Further, in the alternative, the Wedlow court dismissed the same argument the State makes before this court, concluding that:
[E]ven if the State is correct and the evidence of each offense would be admitted at the trial of the other offense, nonetheless, the error tainted the ‘integrity of the process’ by forcing appellant
to defend himself against two charges at the same time before the same jury. We have attempted to examine the record to uncover the damaging impact of the error and we cannot conclude beyond a reasonable doubt that the error in this case made no contribution to appellant’s conviction.

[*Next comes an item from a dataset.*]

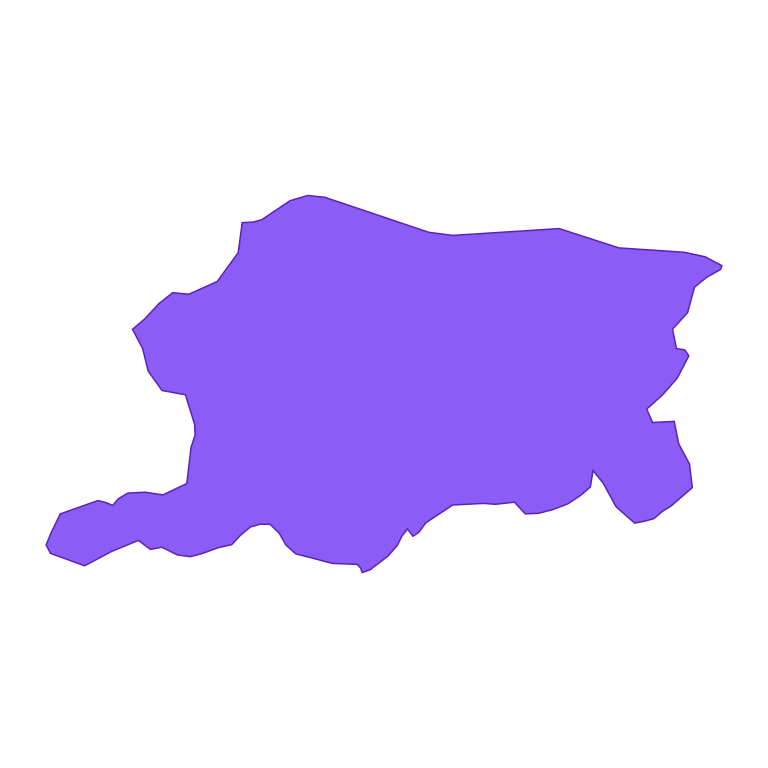 SVG path tracing the border of Pleven
{"feature_id": "BGR-2248", "entity_name": "Pleven", "entity_type": "Province", "adm_level": 1, "iso_a3": "BGR", "parent_name": "Bulgaria", "parent_adm1": "", "projection": "robinson", "projection_center": [24.614, 43.502], "detail": "fine", "context": "isolated", "style": "filled", "palette": "violet", "viewbox_px": 768, "rotation_deg": 0, "n_neighbors": 0, "source": "natural_earth", "source_scale": "10m", "svg_char_len": 1374}
<svg xmlns="http://www.w3.org/2000/svg" viewBox="0 0 768 768"><path d="M307.7,195.5L324.8,197.3L406.5,224.8L428.7,232.3L452.5,235.4L559.2,228.6L618.8,247.9L684.4,252.3L705.2,256.8L721.9,265.7L720.5,269.5L706.9,277.1L694.5,287.2L687.6,312.6L672.5,329.2L676.5,348.6L684.8,349.9L688.8,355.9L677.4,377.9L662.8,394.6L646.7,409.1L652.6,422.5L674.2,421.4L678.8,444.0L689.5,464.0L692.3,487.6L671.3,505.8L662.2,511.5L653.9,518.6L644.3,521.3L634.6,523.1L616.1,506.8L603.2,483.2L593.0,470.5L590.4,486.9L581.4,494.8L567.9,503.8L552.8,509.6L538.6,513.3L525.4,513.9L514.4,502.2L495.4,504.3L483.6,503.4L452.7,505.0L425.8,522.8L418.6,532.6L412.9,536.2L407.5,529.0L401.7,536.4L397.5,545.2L388.0,556.0L370.1,569.8L362.3,572.5L360.5,567.9L357.1,564.4L332.3,563.4L295.7,553.8L286.1,545.2L279.2,533.2L270.1,524.3L260.2,524.2L250.5,526.9L240.4,535.3L231.8,544.6L217.5,547.9L202.6,553.4L190.3,556.7L177.4,554.9L161.8,547.2L150.4,549.4L138.4,540.4L111.7,551.4L84.6,565.8L50.5,553.4L46.1,544.9L51.3,532.3L60.3,513.9L97.8,500.6L105.2,502.3L112.7,505.4L118.3,498.8L127.9,493.1L145.1,492.2L162.8,494.9L186.8,483.5L191.1,447.2L195.1,435.0L194.6,424.3L185.4,394.8L162.0,390.5L148.2,371.1L142.6,348.5L132.5,329.3L145.1,318.6L158.9,303.6L172.7,292.7L188.9,294.2L217.2,281.5L238.2,252.7L242.2,222.6L253.1,222.1L261.8,219.7L290.0,200.7L307.7,195.5Z" fill="#8b5cf6" stroke="#5b21b6" stroke-width="1.5"/></svg>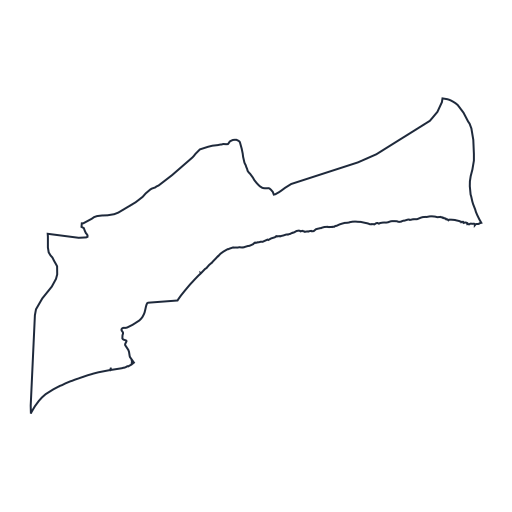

Here, we have the application of § 3.04(a) which provides that “[w]henever two or more offenses have been consolidated or joined for trial under Section 3.02 of this code, the defendant shall have a right to a severance of the offenses.” TEX.PENAL CODE ANN. § 3.04(a) (Vernon 1974) (emphasis added). Clearly, § 3.04(a) is a “mandatory” statute, created as “a command by the law-making body which we must enforce,” which unambiguously grants the appellant a distinct basic and fundamental “right.” Waythe, 533 S.W.2d at 804; TEX.PENAL CODE ANN. § 3.04(a) (Vernon 1974). We find no difference between the nature of the unambiguous basic and fundamental “right,” mandated by the legislature to the accused under § 3.04(a) and, the unambiguous basic and fundamental “right,” mandated by the legislature to the accused under art. 28.-10(a), which is clearly immune from the harmless error rule. Beebe, at 605; Sodi-po, at 554; TEX.R.APP.P. 81(b)(2). As in Sodipo and Beebe, the violated mandatory right of appellant here “cannot be subjected to a harm analysis in any meaningful manner, because the record will not reveal any concrete data from which an appellate court can meaningfully gauge or quantify the effect of the error” and, “it is extremely difficult to know whether [the violation] might have affected the outcome, or the likelihood that [the violation has] influenced the outcome is so strong that it is not [510]*510worth expending the judicial resources necessary to evaluate the effect of the error in [this case].” Sodipo, at 554-555.
Further, to hold that violated “mandatory” rights such as these are subject to a harmless analysis before requiring reversal, “would encourage the State to repeat [the violation] with impunity,” by improperly joining a weak case to a strong case, hoping that the strength of one will support the weakness of the other. Harris v. State, 790 S.W.2d 568, 587 (Tex.Crim.App. 1989). We hold that the error here is reversible without the harmless analysis of TEX.R.APP.P. 81(b)(2).
The judgment is reversed, and the cause is remanded.